In this post I am sharing C program for Longest Common Subsequence Problem.
LCS problem is a dynamic programming approach in which we find the longest subsequence which is common in between two given strings. A subsequence is a sequence which appears in the same order but not necessarily contiguous. For example ACF, AFG, AFGHD, FGH are some subsequences of string ACFGHD. So for a string of length n there can be total 2^n subsequences.
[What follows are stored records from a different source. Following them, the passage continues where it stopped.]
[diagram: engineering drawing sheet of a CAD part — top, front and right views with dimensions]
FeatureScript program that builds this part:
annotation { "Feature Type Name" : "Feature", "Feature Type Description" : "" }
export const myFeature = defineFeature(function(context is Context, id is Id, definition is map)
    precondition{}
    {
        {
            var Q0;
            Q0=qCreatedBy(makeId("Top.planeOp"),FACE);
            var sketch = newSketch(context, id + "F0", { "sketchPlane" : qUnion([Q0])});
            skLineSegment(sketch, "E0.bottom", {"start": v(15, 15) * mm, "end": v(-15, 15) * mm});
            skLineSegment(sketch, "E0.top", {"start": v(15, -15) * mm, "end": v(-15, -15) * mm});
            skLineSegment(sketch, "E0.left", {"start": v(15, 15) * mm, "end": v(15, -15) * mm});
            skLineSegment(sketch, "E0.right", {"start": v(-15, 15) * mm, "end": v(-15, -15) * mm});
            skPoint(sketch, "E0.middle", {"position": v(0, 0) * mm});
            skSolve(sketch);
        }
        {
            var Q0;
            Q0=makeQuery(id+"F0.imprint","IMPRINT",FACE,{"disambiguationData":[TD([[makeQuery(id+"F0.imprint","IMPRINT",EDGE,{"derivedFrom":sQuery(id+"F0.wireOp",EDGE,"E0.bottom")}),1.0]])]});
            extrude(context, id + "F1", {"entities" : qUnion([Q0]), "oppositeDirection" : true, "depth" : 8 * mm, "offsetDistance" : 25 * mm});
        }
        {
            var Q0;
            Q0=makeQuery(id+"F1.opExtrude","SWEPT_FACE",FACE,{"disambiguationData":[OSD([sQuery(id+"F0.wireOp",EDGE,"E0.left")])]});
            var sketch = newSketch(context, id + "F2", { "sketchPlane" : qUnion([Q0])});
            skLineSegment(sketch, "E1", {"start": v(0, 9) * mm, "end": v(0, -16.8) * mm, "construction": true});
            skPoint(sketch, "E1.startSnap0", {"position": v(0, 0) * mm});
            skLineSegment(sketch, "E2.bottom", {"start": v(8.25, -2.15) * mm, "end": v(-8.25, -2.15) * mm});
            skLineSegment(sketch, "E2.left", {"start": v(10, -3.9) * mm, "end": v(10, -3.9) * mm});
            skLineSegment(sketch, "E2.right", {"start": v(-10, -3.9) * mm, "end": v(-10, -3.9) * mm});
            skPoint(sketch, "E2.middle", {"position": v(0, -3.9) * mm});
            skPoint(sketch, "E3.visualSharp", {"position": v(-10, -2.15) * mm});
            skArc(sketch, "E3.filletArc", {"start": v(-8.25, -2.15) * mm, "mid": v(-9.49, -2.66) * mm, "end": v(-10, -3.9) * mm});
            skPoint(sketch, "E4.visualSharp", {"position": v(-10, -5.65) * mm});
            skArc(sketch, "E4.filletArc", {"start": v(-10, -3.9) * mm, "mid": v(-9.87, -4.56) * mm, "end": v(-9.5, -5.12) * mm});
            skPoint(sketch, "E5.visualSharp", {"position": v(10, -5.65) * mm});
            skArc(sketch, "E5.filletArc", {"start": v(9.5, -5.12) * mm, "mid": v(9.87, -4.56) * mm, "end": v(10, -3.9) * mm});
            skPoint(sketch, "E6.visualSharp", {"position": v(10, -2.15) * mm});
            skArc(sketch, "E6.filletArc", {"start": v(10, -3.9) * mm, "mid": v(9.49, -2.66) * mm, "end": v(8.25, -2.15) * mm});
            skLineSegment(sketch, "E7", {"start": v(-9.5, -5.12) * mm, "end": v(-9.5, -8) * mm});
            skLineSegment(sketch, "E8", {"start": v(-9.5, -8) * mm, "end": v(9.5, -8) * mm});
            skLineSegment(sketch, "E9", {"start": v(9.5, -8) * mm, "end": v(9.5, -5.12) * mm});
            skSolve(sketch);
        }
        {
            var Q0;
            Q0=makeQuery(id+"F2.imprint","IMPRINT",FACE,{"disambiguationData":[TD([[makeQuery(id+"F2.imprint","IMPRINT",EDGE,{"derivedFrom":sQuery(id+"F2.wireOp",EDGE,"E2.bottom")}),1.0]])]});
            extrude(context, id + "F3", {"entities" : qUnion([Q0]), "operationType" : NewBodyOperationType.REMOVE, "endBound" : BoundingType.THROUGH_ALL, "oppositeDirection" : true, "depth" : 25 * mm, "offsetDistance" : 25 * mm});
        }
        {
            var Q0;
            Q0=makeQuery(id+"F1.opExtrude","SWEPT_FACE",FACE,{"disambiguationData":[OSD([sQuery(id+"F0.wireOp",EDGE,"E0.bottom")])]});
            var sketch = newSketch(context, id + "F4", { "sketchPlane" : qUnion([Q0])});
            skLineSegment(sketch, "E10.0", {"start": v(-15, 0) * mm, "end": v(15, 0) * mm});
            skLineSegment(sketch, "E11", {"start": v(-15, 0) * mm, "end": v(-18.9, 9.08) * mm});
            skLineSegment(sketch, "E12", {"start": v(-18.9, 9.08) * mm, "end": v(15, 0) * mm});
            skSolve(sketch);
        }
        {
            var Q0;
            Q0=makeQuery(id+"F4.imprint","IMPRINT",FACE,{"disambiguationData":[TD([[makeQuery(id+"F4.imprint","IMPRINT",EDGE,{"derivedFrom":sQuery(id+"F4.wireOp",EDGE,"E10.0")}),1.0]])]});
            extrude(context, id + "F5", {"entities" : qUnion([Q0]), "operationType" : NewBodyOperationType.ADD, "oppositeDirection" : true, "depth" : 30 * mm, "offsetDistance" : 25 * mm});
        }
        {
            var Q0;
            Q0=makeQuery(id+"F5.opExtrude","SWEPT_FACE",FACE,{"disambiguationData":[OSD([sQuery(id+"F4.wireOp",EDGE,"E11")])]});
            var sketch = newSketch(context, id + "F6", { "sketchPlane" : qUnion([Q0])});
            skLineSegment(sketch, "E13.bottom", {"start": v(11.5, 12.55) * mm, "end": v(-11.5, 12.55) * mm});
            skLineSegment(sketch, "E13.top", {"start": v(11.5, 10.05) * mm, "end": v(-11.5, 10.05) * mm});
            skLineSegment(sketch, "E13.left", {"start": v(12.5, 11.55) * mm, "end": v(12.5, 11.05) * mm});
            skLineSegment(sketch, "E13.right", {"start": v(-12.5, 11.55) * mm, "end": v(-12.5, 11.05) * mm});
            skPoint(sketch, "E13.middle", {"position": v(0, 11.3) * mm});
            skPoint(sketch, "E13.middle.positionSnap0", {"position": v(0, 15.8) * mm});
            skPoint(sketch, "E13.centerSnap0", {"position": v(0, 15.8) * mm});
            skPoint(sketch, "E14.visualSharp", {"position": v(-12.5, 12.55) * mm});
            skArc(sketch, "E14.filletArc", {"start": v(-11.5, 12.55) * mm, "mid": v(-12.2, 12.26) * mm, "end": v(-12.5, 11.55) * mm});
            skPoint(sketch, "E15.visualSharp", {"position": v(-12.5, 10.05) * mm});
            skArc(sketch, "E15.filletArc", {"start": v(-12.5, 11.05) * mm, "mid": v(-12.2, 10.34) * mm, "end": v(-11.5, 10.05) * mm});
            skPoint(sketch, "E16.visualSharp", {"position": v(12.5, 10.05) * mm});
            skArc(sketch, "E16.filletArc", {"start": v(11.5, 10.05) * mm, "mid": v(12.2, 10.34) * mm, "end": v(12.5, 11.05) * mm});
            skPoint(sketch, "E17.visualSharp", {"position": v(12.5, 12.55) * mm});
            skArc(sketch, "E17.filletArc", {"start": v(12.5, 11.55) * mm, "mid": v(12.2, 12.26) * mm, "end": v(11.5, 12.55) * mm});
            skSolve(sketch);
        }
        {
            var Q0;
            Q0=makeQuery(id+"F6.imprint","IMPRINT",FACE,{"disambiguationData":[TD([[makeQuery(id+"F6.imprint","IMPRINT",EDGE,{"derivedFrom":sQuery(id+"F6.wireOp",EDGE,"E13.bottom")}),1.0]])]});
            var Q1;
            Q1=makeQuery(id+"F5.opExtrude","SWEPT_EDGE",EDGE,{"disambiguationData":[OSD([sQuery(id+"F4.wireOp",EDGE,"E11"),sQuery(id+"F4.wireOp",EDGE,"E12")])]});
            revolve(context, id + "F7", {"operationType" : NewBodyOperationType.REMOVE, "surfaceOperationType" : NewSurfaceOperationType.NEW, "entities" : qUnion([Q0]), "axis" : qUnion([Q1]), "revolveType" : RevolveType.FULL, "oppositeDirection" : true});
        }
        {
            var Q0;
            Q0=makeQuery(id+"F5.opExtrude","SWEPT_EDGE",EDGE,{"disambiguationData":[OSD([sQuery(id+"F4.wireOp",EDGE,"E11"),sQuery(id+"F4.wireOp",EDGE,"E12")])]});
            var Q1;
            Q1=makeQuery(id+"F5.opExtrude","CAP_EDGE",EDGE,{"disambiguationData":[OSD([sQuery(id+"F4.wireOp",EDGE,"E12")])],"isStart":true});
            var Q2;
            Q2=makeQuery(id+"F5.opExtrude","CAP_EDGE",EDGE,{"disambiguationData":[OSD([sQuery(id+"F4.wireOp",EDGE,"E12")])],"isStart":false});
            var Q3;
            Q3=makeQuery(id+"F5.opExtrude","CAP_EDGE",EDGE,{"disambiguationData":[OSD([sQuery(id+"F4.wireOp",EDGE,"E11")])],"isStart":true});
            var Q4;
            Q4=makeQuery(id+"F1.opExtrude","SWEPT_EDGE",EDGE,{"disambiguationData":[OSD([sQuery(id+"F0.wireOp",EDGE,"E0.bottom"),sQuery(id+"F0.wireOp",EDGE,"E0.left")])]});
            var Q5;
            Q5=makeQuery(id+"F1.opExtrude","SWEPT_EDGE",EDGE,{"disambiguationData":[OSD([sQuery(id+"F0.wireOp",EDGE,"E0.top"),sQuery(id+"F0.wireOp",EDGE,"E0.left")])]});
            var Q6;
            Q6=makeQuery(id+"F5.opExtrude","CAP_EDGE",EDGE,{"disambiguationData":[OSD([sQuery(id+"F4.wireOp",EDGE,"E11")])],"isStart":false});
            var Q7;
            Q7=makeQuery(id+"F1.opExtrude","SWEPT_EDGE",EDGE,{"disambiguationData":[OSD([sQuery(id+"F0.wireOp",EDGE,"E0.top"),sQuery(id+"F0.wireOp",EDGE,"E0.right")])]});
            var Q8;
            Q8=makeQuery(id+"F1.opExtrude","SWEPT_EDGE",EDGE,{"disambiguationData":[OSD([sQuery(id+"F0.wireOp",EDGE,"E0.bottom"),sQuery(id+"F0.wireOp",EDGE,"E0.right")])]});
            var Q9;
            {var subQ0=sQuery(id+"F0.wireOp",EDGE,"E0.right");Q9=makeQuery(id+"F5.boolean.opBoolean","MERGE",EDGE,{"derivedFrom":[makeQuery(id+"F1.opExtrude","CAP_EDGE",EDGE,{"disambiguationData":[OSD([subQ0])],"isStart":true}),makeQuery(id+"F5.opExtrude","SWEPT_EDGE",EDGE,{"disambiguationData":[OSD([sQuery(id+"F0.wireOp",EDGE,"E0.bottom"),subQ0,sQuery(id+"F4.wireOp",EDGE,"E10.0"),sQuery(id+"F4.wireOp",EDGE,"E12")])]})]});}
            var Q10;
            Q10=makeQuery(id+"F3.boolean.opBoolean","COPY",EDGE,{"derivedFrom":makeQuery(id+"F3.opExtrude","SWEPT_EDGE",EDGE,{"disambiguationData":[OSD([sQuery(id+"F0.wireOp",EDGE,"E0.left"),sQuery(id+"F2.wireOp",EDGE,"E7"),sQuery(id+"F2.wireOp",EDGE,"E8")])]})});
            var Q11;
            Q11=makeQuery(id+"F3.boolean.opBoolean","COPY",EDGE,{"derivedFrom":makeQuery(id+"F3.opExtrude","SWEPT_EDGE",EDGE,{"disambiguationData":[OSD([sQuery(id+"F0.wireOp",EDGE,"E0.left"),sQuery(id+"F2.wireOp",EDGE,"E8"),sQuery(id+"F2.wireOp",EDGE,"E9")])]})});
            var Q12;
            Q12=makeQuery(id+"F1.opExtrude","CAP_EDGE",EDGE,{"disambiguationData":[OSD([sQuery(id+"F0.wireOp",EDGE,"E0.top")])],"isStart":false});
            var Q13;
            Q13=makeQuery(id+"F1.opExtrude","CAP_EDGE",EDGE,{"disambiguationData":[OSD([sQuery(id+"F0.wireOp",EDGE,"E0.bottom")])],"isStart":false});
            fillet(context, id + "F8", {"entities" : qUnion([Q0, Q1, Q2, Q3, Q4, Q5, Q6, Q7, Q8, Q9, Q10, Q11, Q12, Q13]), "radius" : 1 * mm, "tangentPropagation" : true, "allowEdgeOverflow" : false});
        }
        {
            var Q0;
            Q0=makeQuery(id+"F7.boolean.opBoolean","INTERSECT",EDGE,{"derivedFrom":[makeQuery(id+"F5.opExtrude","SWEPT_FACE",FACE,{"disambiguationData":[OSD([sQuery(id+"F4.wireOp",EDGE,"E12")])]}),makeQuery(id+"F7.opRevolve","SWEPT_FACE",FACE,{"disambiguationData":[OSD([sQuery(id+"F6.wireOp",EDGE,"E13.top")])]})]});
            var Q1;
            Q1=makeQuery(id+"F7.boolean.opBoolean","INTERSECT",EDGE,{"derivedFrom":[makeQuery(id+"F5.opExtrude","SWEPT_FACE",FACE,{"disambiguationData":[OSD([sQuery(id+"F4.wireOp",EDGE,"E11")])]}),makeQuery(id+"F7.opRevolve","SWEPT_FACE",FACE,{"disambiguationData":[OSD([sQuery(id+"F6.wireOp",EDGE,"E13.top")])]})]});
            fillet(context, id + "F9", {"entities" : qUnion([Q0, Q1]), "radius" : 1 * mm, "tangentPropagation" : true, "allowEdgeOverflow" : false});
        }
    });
The LCS algorithm is widely used in bioinformatics.
For string ACFGHD and ABFHD, the longest common subsequence is AFHD. The function that is used to find the longest common subsequence of two strings is given below.
Below I have shared the C program for longest common subsequence problem and a video tutorial that will help you understand LCS algorithm easily.
C Program for Longest Common Subsequence Problem
#include<stdio.h>
#include<string.h>
int i,j,m,n,c[20][20];
char x[20],y[20],b[20][20];
void print(int i,int j)
{
if(i==0 || j==0)
return;
if(b[i][j]=='c')
{
print(i-1,j-1);
printf("%c",x[i-1]);
}
else if(b[i][j]=='u')
print(i-1,j);
else
print(i,j-1);
}
void lcs()
{
m=strlen(x);
n=strlen(y);
for(i=0;i<=m;i++)
c[i][0]=0;
for(i=0;i<=n;i++)
c[0][i]=0;
//c, u and l denotes cross, upward and downward directions respectively
for(i=1;i<=m;i++)
for(j=1;j<=n;j++)
{
if(x[i-1]==y[j-1])
{
c[i][j]=c[i-1][j-1]+1;
b[i][j]='c';
}
else if(c[i-1][j]>=c[i][j-1])
{
c[i][j]=c[i-1][j];
b[i][j]='u';
}
else
{
c[i][j]=c[i][j-1];
b[i][j]='l';
}
}
}
int main()
{
printf("Enter 1st sequence:");
scanf("%s",x);
printf("Enter 2nd sequence:");
scanf("%s",y);
printf("\nThe Longest Common Subsequence is ");
lcs();
print(m,n);
return 0;
}
Output
Thanks
Thanks
I likes your programing
It’s very easy to understand….thanks:)
turedA
In the main() function in the scanf() statement before x and y, ‘&'(ampersand) is missing…
While reading string we dont have to use &.
Code is not giving exact answer for all the cases.
verify once again..
very good
y did u use ‘c’,’u’,’l’ n how did the compiler come to know bout it????
Thanks for program..this is for my open ended problem.. thanks again
Your logic behind this program is good bro but what if there are more then one lcs are possible. For example
I have
X = ABCBDAB
Y = BDCABA
LCS are:
BCBA
BCAB
BDAB
then how am i able to print them all ??